Friday, March 30, 2018
THE KNOWN WORLD by Edward P. Jones
Like Jeffrey Eugenides' Middlesex (a novel with which it otherwise contrasts in virtually every way), Edward P. Jones's The Known World seems like a 700-page novel that has been severely pared down to a more commercially viable length. It remains, however, a good and powerful novel with flashes of startling originality and even brilliance.
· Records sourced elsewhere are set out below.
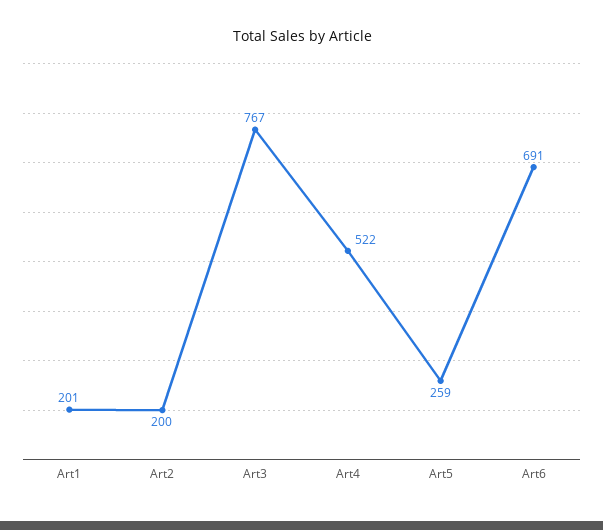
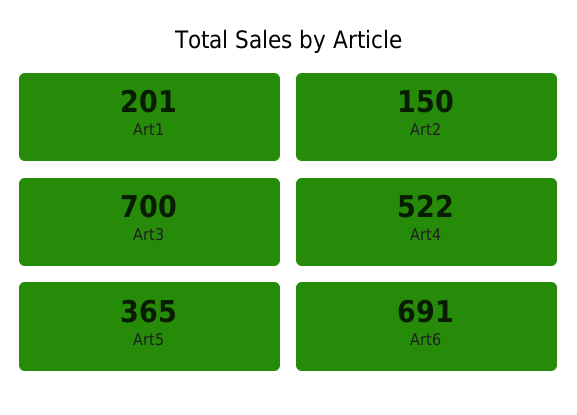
  {
    "Art1": 201,
-   "Art2": 200,
+   "Art2": 150,
-   "Art3": 767,
+   "Art3": 700,
    "Art4": 522,
-   "Art5": 259,
+   "Art5": 365,
    "Art6": 691
  }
The tale of the escaped slave mailed in a packing crate to New York and freedom is worthy of Garcia Marquez or Rushdie at his 1980s best; the confrontation scene between Henry and Augustus (Augustus, striking Henry with a walking stick: "Thas how a slave feel"; Henry, snapping the stick over his knee: "Thas how a master feels.") possesses a primal tragic power and a visceral, gut-level greatness. Most stunning of all, though, is Augustus's kidnapping near the middle of the book, a scene in which the modulation from dark comedy to violent tragedy captures something of slavery's sadistic, absurdist evil that I've never before seen in American art. And even the novel's flaws are, for the most part, errors of ambition, 'positive' flaws: Jones tries to cram the whole history of his imaginary Virginia county into a single 388-page novel, and through judicious use of his signature flash-forwards, he almost convinces us; but the consequent thinness and uncertainty of his characterizations shows that William Faulkner chose the better road, spreading his Yoknapatawpha over an entire career's worth of books rather than stuffing the Snopses and Joe Christmas and Caddie and Temple Drake into a single seriously magnum opus. The Known World is not the second coming of Faulkner or Morrison, but it is very impressive for a first novel (more impressive, indeed, than the first novel of Faulkner and at least on a par with Morrison's The Bluest Eye), and hopefully it won't be this slow, deliberate writer's sole novel.